Mark Liebenrood

Craigie Aitchison

Craigie Aitchison died in 2009, and this show is intended as a memorial. The first surprise is that the white entrance at Timothy Taylor has been painted an appropriately intense red. The surprise continues inside, where the normally bright lighting of a white-walled gallery has been dimmed to gloom and spotlights pick out the paintings on the darkened walls. It has something of the feel of a church, the paintings treated as icons or altarpieces. And this is appropriate too, because one of Aitchison’s signature subjects was the crucifixion.

The first, from 1958, is on a panel smaller than a postcard, mounted upon a rough piece of wood. Small rusted nail heads recall the harshness of the cross, though the painting itself is gentle and luminous.

Luminosity of colour is a hallmark of these paintings, often a thin wash over a pale ground, or a thicker layer of bright colour; intense yellow in Shepherd, for example. Blue Handle Vase with Iris has a similarly vibrant orange ground to complement the blues of the vase, with the bright contrast of a green butterfly floating next to the pale iris. And in Sheep and Orange Tree, the tiny oranges sing out against a dark violet sky.

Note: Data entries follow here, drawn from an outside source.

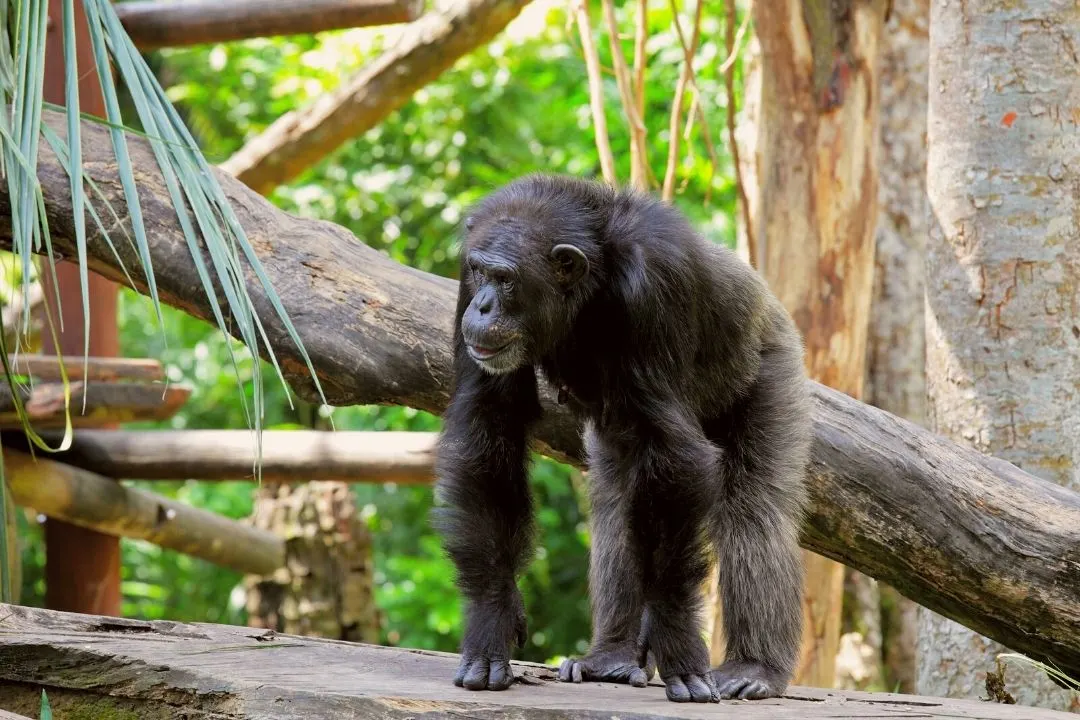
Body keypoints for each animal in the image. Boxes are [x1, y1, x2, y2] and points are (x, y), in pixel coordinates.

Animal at [429, 172, 812, 703]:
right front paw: (493, 620)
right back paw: (611, 656)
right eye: (479, 271)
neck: (591, 286)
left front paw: (677, 641)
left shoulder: (658, 283)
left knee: (755, 509)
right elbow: (490, 425)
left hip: (774, 365)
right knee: (614, 501)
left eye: (505, 279)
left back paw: (754, 667)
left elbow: (674, 454)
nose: (483, 306)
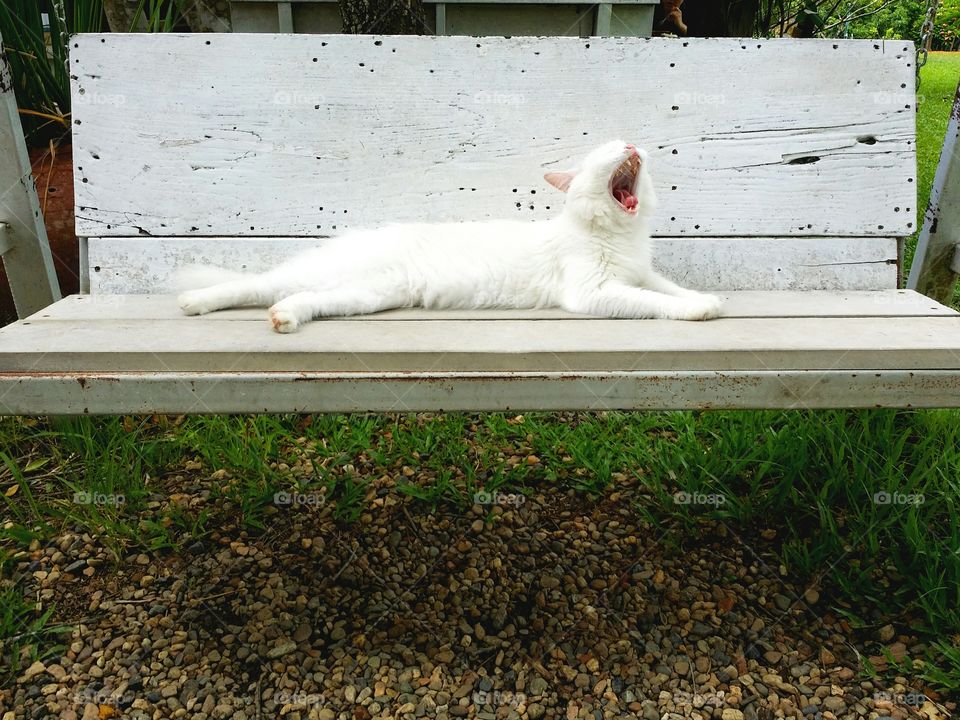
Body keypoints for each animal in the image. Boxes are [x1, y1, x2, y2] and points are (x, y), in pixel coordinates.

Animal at [178, 141, 720, 334]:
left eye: (625, 145)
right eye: (605, 153)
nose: (629, 145)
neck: (621, 234)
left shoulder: (641, 272)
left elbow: (669, 287)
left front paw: (705, 299)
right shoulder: (595, 293)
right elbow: (653, 302)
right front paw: (694, 312)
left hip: (363, 295)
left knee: (297, 299)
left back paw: (285, 317)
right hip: (330, 278)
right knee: (252, 285)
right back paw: (194, 301)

Aitichison’s was an economical style, and this is exemplified in a later Crucifixon II from 1967. The cross is flanked by two spindly orange-brown trees that seem like flames against the black ground. Christ’s features are sketched in with a few thin strokes, and the crown of thorns is made of just four thin pink lines. The whole image is minimal, but altogether enough to suggest the dark sadness of the event.

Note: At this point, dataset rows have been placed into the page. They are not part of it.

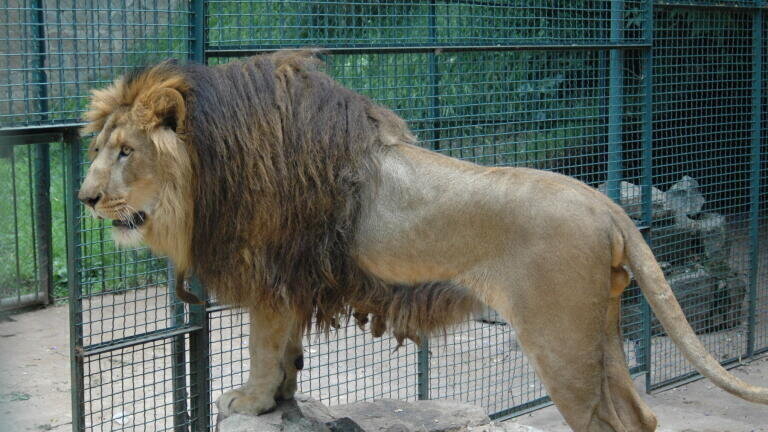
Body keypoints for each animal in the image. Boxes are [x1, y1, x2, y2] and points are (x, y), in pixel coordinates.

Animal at [78, 51, 768, 432]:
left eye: (126, 152)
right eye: (99, 149)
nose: (84, 198)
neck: (209, 169)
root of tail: (608, 206)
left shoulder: (274, 276)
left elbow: (262, 347)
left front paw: (249, 401)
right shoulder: (298, 279)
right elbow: (288, 354)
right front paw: (281, 401)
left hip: (559, 336)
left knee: (609, 421)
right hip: (598, 329)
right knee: (640, 415)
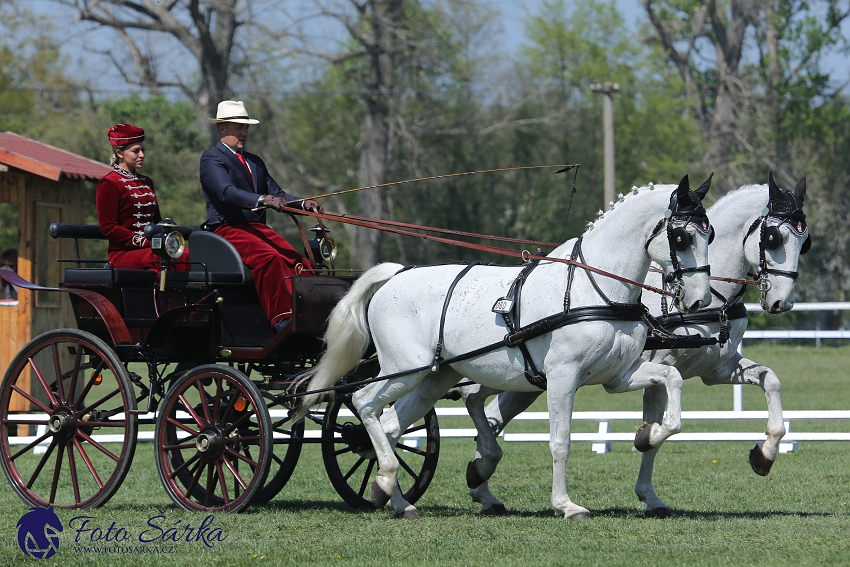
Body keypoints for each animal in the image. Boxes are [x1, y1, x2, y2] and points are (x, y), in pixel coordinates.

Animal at [294, 176, 712, 520]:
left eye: (709, 235)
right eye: (681, 238)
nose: (700, 300)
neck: (592, 288)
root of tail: (396, 274)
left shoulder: (618, 376)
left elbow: (672, 382)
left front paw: (649, 435)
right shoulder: (563, 377)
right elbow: (560, 441)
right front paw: (566, 505)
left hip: (434, 378)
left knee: (392, 424)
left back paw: (394, 497)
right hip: (403, 370)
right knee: (365, 403)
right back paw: (388, 482)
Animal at [448, 172, 804, 520]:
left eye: (805, 242)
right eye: (773, 237)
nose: (781, 303)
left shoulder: (716, 369)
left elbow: (771, 381)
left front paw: (764, 454)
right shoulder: (659, 369)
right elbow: (659, 431)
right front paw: (648, 479)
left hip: (527, 381)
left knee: (486, 411)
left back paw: (482, 483)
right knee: (477, 400)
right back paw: (483, 480)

There are also portraits and landscapes here. The young girl in an extremely minimal portrait has the intense gaze of sitters in early work by Lucian Freud. Landscape with Mountain (Holy Island) is three large areas of colour: Prussian blue, mauve and sienna. The darkness is alleviated by a yellow-green halo behind the right-hand slope of the mountain. Seventeen years later, a very similar mountain stands in the background of the show’s final painting, the Three Kings contemplating the star.

These are paintings worth spending time with, and the whole show is a fitting tribute to this distinctive artist.